Testimony in Support of "Train a Vet to Treat a Vet" Program
The Value of Veterans Competently Treating Veterans Good afternoon ladies and gentleman,
It’s an honor to come before you in support of the “Train a Vet to Treat a Vet Program”.
I am a former Sergeant in the United States Marine Corps, a current doctoral student at the Massachusetts School of Professional Psychology (MSPP) and consequently an intern at an area VA. I’ll also be returning to active duty as a Navy Psychologist in about a year but today, I’m here as a private citizen of Massachusetts and veteran.
There are three things that I hope I’m able to articulate, that this program provides veterans: 1) opportunity for education and employment, 2) purpose and a sense of service for the Veteran-Therapist and 3) a mental health provider that knows a Veteran’s culture and maybe, something about their unique experiences.
I started this journey as a Private First Class in the Marine Corps, working with some of the most driven dreamers that I have ever met. They came from mostly impoverished inner cities and rural areas, and from families with little economic opportunities. And in my own family, although more socio-economically privileged, had their own struggle. My father, a Portuguese immigrant, graduated from the 6th grade into the life of a laborer and my mother, a high school graduate, sacrificed the promise of college to support her family.
The reason I will soon be, a Doctor of Psychology, isn’t because of the American Dream, or chance, or just because I worked hard. It’s because of the government’s investment in my education and training, specifically through the Montgomery GI Bill. But for many veterans like me, the possibility of pursuing a doctoral degree in psychology is a distant mirage. The program we’re supporting would help to make it a choice, an option for Veterans to serve again.
That sense of service is monumental in the lives of veterans, as I’m sure anyone in this room who has worn the uniform can attest to. When I returned to New England after helping defend the U.S. Consulate in Jeddah against an al-Qaeda assault in 2004, I had lost my connection to a larger purpose. It was a difficult time until my interview for admission at MSPP. There, the faculty member interviewing me explicitly said, “Greg, your needed. There will be a lot of Veterans coming home who will need someone that understands them.” And during my short time working with veterans, from the wars of Vietnam to Afghanistan, I can tell you with certainty, that being their therapist has done as much for my mental health as it may have for them.
It is because of MSPP, that I will dedicate my professional career to the service of military and veteran’s mental health needs.
If MSPP is given the opportunity, through the program we’re here supporting today, I will be amongst many veteran mental health providers in the workforce of Massachusetts—and that’s good news for the women and men who will be seeking treatment, coming from the military culture into the culture of therapy, which in my opinion, are two drastically different worlds.
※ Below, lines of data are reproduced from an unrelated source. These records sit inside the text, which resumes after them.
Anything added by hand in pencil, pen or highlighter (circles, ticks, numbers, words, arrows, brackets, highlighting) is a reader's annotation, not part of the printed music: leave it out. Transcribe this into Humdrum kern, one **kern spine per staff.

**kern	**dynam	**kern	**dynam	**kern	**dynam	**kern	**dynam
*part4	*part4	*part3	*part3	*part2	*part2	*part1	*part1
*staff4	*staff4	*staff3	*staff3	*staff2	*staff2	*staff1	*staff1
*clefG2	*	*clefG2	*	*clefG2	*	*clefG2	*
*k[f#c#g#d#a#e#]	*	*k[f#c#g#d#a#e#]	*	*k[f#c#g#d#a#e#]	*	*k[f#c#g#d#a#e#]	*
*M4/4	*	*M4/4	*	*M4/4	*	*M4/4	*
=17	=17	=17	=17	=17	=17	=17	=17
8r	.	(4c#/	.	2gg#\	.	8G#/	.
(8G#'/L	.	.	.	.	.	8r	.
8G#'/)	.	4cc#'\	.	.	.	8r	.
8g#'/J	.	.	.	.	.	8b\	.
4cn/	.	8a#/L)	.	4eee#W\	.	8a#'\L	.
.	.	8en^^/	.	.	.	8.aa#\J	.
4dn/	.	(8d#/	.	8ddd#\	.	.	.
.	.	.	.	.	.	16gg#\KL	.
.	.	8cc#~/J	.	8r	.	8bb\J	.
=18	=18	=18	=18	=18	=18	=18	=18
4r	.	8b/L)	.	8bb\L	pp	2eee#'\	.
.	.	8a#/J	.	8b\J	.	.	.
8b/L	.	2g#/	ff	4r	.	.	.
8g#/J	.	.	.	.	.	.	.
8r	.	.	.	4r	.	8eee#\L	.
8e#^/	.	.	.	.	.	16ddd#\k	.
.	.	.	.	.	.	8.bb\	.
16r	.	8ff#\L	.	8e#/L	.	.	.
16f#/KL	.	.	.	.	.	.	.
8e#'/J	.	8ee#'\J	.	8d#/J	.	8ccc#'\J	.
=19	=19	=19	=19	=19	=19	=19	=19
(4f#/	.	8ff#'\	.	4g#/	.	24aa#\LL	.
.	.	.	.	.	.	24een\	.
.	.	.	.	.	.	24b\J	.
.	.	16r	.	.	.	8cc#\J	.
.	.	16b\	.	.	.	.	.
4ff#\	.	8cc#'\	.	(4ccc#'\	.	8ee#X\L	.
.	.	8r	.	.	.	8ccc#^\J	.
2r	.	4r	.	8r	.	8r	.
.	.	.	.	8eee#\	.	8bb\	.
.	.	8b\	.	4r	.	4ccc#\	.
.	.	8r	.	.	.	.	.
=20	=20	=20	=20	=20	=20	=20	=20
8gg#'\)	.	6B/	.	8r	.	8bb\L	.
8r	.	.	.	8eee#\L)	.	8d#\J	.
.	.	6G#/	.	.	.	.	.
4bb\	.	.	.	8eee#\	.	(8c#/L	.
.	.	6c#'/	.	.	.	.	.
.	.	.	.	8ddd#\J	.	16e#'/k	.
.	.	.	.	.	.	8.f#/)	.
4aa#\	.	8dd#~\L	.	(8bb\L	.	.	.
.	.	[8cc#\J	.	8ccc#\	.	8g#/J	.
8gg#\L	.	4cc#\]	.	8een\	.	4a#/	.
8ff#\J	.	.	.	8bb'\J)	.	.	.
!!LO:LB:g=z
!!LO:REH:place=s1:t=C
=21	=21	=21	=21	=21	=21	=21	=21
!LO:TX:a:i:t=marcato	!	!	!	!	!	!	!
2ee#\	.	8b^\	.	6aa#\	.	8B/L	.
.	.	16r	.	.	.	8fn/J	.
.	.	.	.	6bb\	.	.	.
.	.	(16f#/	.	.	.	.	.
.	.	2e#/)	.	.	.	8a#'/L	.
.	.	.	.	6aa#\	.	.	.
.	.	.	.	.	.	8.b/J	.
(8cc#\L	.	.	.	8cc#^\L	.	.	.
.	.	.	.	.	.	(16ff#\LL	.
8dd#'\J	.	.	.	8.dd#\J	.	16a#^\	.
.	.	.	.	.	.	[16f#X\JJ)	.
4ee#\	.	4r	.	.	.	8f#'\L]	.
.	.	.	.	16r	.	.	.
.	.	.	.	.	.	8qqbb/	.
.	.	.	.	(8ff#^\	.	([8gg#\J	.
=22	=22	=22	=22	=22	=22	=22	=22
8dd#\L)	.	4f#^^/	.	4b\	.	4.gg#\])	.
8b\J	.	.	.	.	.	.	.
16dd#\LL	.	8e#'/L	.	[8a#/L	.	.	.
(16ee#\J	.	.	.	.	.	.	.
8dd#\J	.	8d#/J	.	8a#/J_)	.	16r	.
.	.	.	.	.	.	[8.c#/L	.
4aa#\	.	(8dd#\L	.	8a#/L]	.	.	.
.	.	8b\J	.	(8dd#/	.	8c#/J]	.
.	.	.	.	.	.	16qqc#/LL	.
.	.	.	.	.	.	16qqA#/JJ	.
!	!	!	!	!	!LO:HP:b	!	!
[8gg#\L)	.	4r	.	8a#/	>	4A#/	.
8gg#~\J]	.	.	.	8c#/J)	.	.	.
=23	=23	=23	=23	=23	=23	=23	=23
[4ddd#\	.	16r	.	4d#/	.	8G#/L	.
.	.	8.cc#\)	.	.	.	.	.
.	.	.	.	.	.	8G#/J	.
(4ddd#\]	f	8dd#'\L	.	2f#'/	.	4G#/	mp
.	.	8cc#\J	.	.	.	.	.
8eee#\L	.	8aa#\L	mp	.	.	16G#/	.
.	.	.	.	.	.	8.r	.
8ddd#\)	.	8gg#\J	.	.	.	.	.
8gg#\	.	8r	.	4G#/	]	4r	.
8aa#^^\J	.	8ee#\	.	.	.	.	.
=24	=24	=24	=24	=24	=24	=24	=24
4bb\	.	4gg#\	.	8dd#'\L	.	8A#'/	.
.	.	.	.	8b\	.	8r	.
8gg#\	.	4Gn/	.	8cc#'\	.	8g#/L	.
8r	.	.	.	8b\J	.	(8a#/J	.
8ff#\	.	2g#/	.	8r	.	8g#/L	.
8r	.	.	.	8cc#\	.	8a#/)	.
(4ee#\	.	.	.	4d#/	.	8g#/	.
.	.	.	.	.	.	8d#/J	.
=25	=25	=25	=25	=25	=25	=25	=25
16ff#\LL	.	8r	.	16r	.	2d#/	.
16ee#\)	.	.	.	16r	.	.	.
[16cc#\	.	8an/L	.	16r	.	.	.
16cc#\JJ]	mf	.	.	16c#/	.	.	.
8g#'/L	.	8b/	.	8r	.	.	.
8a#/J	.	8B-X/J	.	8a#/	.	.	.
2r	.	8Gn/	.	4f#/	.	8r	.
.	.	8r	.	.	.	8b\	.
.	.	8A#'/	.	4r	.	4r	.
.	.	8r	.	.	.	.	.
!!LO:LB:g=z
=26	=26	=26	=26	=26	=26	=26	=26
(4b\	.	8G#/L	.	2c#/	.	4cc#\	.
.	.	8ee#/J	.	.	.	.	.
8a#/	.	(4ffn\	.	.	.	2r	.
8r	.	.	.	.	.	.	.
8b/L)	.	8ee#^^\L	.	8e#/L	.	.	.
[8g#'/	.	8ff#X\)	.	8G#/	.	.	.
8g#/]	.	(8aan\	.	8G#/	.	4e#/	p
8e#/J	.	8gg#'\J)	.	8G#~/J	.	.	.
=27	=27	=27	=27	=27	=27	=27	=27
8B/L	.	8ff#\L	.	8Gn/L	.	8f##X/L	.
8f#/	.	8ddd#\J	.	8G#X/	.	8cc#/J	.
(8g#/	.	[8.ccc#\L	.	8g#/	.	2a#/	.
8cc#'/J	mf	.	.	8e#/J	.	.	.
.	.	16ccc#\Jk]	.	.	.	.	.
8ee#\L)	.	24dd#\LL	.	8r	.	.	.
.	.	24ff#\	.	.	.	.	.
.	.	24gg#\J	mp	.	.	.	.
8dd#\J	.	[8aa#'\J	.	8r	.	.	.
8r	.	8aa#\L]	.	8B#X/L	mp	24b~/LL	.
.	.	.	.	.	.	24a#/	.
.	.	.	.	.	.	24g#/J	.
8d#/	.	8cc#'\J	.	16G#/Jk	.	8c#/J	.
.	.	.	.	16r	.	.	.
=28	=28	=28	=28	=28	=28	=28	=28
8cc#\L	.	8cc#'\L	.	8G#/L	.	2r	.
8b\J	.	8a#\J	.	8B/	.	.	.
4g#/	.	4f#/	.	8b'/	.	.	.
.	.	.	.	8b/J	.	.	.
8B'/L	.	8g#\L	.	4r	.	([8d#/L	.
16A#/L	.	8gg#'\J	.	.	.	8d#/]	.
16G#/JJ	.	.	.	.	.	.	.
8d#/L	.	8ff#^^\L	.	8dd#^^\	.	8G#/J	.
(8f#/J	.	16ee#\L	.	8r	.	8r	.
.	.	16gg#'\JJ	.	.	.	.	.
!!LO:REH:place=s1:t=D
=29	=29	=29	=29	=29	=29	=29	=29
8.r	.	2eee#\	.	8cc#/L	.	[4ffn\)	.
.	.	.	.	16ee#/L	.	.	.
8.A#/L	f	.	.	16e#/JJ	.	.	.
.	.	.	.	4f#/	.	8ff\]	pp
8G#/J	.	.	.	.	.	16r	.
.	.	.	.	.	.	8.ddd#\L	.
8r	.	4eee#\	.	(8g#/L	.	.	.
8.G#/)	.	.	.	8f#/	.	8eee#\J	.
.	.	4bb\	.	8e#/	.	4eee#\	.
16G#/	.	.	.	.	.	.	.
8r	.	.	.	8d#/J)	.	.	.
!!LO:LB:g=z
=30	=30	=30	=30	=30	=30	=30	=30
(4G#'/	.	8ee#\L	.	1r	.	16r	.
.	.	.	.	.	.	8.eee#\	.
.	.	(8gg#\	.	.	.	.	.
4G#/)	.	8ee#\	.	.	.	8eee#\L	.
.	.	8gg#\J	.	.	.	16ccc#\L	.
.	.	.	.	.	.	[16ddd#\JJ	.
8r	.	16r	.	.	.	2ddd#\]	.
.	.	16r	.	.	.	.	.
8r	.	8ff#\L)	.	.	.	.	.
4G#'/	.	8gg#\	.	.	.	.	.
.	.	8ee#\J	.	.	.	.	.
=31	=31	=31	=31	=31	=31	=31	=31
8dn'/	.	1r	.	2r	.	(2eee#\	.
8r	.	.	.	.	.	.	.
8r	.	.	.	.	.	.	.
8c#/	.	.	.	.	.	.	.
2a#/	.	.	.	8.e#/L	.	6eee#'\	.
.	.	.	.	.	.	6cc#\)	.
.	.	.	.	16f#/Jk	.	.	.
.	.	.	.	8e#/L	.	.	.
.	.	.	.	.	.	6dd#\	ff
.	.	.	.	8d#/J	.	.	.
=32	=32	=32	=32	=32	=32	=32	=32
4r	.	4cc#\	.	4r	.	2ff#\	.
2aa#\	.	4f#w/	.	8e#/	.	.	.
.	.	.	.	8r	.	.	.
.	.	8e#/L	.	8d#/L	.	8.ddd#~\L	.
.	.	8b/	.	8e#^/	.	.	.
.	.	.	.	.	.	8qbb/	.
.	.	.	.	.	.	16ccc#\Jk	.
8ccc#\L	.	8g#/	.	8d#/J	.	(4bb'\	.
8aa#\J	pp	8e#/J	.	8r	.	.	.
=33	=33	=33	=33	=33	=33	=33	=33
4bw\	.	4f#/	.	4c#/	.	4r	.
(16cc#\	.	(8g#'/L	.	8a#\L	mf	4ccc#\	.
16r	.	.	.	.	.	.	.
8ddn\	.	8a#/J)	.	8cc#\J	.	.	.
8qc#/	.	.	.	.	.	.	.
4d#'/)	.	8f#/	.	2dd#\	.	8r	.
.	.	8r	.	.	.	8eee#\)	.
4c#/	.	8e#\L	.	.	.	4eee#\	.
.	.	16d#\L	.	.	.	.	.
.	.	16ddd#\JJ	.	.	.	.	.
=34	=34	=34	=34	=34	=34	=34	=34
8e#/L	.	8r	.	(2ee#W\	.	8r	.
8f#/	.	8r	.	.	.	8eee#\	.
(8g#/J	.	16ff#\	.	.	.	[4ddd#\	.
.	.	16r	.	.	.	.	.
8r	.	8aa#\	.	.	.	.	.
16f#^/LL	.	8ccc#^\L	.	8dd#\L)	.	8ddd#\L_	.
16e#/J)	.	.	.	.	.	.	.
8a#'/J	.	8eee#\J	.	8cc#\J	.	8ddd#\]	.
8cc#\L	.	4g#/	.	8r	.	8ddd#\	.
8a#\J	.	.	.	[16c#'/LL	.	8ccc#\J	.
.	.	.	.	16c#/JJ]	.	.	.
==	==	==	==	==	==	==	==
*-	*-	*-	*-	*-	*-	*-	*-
In the Marine Corps we learned that emotional expression, vulnerability, and closeness in a relationship, were weaknesses and unacceptable. Yet these are the foundations of the therapeutic treatment for PTSD and any other mental health problems Veterans might need to work through. Just imagine, the powerful statement that is made to a Veteran when he or she sits across from a fellow warrior, well trained in the art and science of emotion, vulnerability, and relational closeness; That this fellow Veteran values and truly believes in the therapeutic process, as well as intimately understands the culture that they both lived and breathed. Powerful, yes. But more important, will be that the treatment occurs in relation to a well-trained Veteran-therapist.
That is where MSPP comes in. And that is where support for this unique program is needed. So I urge everyone in this room and all your legislative colleagues to support the “Train a Vet to Treat a Vet Program.” You’ll be supporting the Veteran-therapist, meeting the mental health needs of returning Veterans, and fostering life-long leaders and job creators in the workforce, which is always a solid investment.
Thank you for your time, and your service to our state, and country.